#### What needs to be done:
Print, without any change, the part of the rows below that opens with the line containing "order: Malpighiales" and closes with the line containing "common name: Brown-belted bumble bee". Include both of these lines.

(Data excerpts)
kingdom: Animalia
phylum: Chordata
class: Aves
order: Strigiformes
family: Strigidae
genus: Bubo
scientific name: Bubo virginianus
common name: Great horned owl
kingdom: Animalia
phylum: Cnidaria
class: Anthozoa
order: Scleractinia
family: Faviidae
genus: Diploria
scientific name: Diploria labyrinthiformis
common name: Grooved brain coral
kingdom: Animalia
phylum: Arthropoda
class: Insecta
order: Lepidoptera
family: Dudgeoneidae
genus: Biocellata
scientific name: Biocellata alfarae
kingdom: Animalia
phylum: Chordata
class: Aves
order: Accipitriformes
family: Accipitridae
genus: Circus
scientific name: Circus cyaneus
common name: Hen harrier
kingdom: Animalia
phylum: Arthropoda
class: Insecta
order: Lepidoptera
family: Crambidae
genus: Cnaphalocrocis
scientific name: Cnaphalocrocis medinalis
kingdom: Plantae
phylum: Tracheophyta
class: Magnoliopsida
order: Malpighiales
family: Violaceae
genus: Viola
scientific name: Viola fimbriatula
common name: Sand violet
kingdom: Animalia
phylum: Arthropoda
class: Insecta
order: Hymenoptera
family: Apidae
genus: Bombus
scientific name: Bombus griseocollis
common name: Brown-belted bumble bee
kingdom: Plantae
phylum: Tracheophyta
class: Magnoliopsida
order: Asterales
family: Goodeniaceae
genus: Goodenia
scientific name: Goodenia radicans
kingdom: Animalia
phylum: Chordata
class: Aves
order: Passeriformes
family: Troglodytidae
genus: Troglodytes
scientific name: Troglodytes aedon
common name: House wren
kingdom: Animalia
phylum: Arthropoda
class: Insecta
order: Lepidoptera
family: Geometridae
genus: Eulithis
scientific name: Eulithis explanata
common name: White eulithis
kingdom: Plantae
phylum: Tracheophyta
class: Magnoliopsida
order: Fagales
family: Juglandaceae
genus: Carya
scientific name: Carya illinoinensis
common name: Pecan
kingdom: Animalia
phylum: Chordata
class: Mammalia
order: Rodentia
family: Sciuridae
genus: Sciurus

#### The solution:
order: Malpighiales
family: Violaceae
genus: Viola
scientific name: Viola fimbriatula
common name: Sand violet
kingdom: Animalia
phylum: Arthropoda
class: Insecta
order: Hymenoptera
family: Apidae
genus: Bombus
scientific name: Bombus griseocollis
common name: Brown-belted bumble bee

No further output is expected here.